Sports 
Illustrated Daily, August 5, 1996

Sports Illustrated Daily Feature Story

Special Delivery

Trailing badly on points, David Reid went for the knockout and gave the U.S. its only boxing gold

by Johnette Howard

HE WAS bouncing in a neutral corner with his mouth agape, his feet jitterbugging in place and both of his gloves outstretched as if he were performing some kind of dark magic on his Cuban opponent, as if he were trying to will him to stay down.

U.S. 156-pound boxer David Reid went into the last three minutes of his gold medal fight yesterday knowing his only chance was a knockout.
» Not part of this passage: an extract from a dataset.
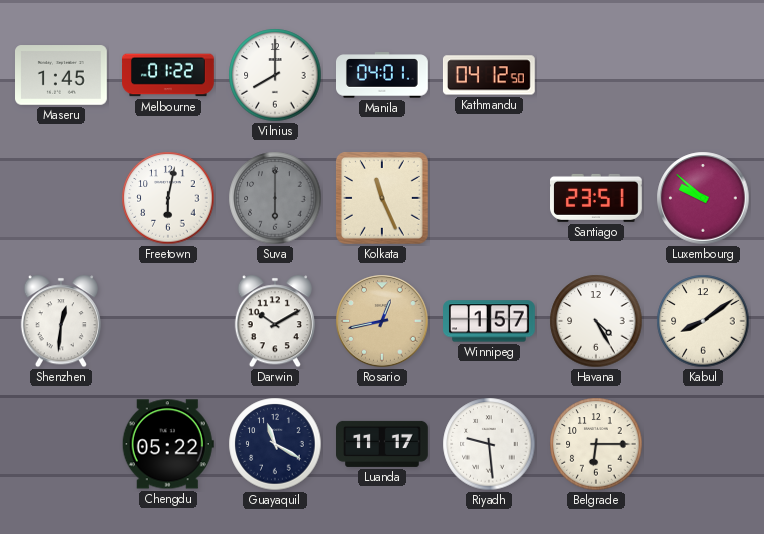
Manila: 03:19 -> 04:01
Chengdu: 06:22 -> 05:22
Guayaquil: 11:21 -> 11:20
And now he was about to get it. The electrifying right counter he'd just sent crashing into the cheekbone and nose of Alfredo Duvergel had sent the Cuban chin-first to the canvas, his arms swimming through the air as he went down.

Reid and Duvergel

Reid slipped a right from Duvergel.

photograph by
V.J. LoVero


Only 36 seconds were gone in the final round, and the crowd was howling now—howling in an earsplitting mixture of shock, joy and disbelief. At the count of three Duvergel tried to get up, but he slipped. He used one hand to steady himself and finally made it to his feet. Then he wobbled. At that point Bulgarian referee Simeon Stojadinov set his jaw and waved his arms—the fight was over, and there was bedlam. Reid leaped and leaped around the ring. Then he threw back his head and he screamed.

"I was going for the home run. I just put myself right there with all the champions who've ever won the gold medal," Reid gushed afterward. And as he walked off the floor, the greatest of them all was waiting for him: Muhammad Ali, the 1960 U.S. gold medalist, who'd shown up to see Reid fight. Ali pulled Reid close and whispered something in his ear. "He said, 'You're a baaaad boy,'" Reid said, still beaming, 30 minutes after the fight.

How shocking a win was it? Duvergel had shut out Reid 8-0 in the second round and staggered him with a bruising left that brought a standing eight count. The Cuban held a 15-5 lead heading into the third, a near-impossible point margin to make up. But then, rather than avoid Reid until the final bell, Duvergel threw one last fateful right, which opened a boulevard-wide path for Reid to counter with a violent overhand right. "He had confidence. It seemed like he was going to knock me out; he was beating me to the punch," Reid said. "But I was saying to myself, All I need is to get one in."

Reid and Duvergel

Reid came over the top with one of his own.

photograph by
V.J. LoVero


And one punch was all it took. After he pulled it off, Reid threw himself into the arms of Al Mitchell, the U.S. coach who had also been his personal coach since he was 10 years old. Like a second father, Mitchell bought Reid his first boxing trunks and shoes, got him haircuts as a kid and shepherded him through adolescence and the amateur boxing ranks, weaning Reid on fight tapes of Sugar Ray Robinson, Joe Frazier, George Foreman, Thomas Hearns and, of course, Ali.

Mitchell was running a mom-and-pop corner store in north Philadelphia and training boxers on the side when he and Reid, now 22, met. "When I started to box, everyone told me, 'Go see the guy with glasses,'" Reid said of Mitchell. "He told me I was going to be a world champion before I believed it myself."

As the U.S. flag went up and Reid stood on top of the medal podium—saving the U.S. from finishing an Olympics without a boxing gold for the first time since the 1948 London Games—Mitchell broke down and cried. After all he and Reid had been through together, Mitchell said he couldn't stop thinking, "That's my son ... that's my son."